Each year, Google announces a new OS and this year is no different. Last year's Android P was one of the most innovative software and it incorporated support for notches and other such tech. Android Q is one of the most anticipated softwares of this year, and in a recent event, Google delivered a sneak peek into the upcoming smartphone operating system.
Here's all of the features the company announced under Android Q
Last year, the growing smartphone trend was notches and this year, the same can be said for foldable smartphones. To cater to the growing amount of foldable smartphones, Android Q will add support for the same. This will allow developers to fine tune their apps for such displays and design it in the required resolutions. Apart from that, it will enable them to design transitions and smooth animations.
One of the newest features of Android Q is the Sharing Shortcuts feature.

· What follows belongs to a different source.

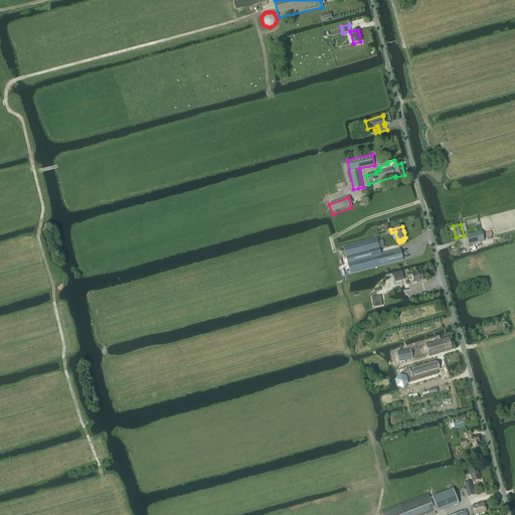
[(481,231),(467,235),(469,245),(484,241),(481,231)]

This feature allows users to set shortcuts for certain apps and upon tapping the share option, the content will directly be shared on the linked app. Currently, the share option in Android phones have often been regarded as laggy and confusing. With the new feature, the goal is to make it more seamless and less time consuming.
Over the past couple of years, Android phones have become increasingly secure and Android Q will take it to a whole new level. In the new operating system, users will have greater control over apps and what permissions they give. For example, Android Q will provide users with three options for location tracking. One when the app is in use, another when the app is running in the background and the third option to completely turn off location tracking.
Additionally, Google is hoping to ensure that app usage is not interrupted by another app taking over the screen, such as full screen ads for apps that run in the background.
With Android Q, users get an option to directly see and open settings pertaining to the app that is currently in use. This will be made possible by the floating panels that were first seen in Android Pie. To showcase this, the company showed a browser where settings for Wi-Fi, Mobile data and airplane mode could be toggled. There is no word on whether the notification panel will undergo a similar change.
In the upcoming operating system, apps can request depth maps of images and thereby provide better image processing and editing capabilities. The data from Dynamic Depth can also be used to improve AR performance and create better 3D images.
At its core, Android Q aims to provide a safer and more convenient smartphone experience to users. The updates mentioned above will surely go through tweaks and changes in order to be more widely used and have a greater impact on how smartphones are used in a day to day basis. At any rate, the stable version of the new operating system should start rolling out some time later this year. Any guesses what the Q stands for?